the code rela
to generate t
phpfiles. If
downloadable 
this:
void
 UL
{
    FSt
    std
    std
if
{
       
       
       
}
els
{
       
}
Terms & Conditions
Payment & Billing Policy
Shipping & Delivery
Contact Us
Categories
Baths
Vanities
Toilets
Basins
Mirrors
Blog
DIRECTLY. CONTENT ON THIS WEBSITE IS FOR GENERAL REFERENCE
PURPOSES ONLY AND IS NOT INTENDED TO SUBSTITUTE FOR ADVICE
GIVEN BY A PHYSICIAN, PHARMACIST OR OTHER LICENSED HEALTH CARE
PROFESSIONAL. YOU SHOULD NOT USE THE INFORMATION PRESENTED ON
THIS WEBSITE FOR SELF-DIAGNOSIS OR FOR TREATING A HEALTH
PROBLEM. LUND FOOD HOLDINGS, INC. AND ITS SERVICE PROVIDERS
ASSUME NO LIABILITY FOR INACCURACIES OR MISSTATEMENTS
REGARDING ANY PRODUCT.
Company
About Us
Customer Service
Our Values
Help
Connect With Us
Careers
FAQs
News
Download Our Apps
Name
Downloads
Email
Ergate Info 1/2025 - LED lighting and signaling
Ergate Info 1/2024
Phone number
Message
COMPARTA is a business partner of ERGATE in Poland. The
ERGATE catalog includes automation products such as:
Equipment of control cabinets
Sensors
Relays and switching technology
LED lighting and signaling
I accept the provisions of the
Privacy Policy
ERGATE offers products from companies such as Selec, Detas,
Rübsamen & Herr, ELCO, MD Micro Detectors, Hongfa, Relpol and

_ _ _ _ _

## The task:
From the line containing "PROBLEM. LUND FOOD" down to the final line of the records above, copy everything exactly and include nothing else.

## Written reply:
PROBLEM. LUND FOOD HOLDINGS, INC. AND ITS SERVICE PROVIDERS
ASSUME NO LIABILITY FOR INACCURACIES OR MISSTATEMENTS
REGARDING ANY PRODUCT.
Company
About Us
Customer Service
Our Values
Help
Connect With Us
Careers
FAQs
News
Download Our Apps
Name
Downloads
Email
Ergate Info 1/2025 - LED lighting and signaling
Ergate Info 1/2024
Phone number
Message
COMPARTA is a business partner of ERGATE in Poland. The
ERGATE catalog includes automation products such as:
Equipment of control cabinets
Sensors
Relays and switching technology
LED lighting and signaling
I accept the provisions of the
Privacy Policy
ERGATE offers products from companies such as Selec, Detas,
Rübsamen & Herr, ELCO, MD Micro Detectors, Hongfa, Relpol and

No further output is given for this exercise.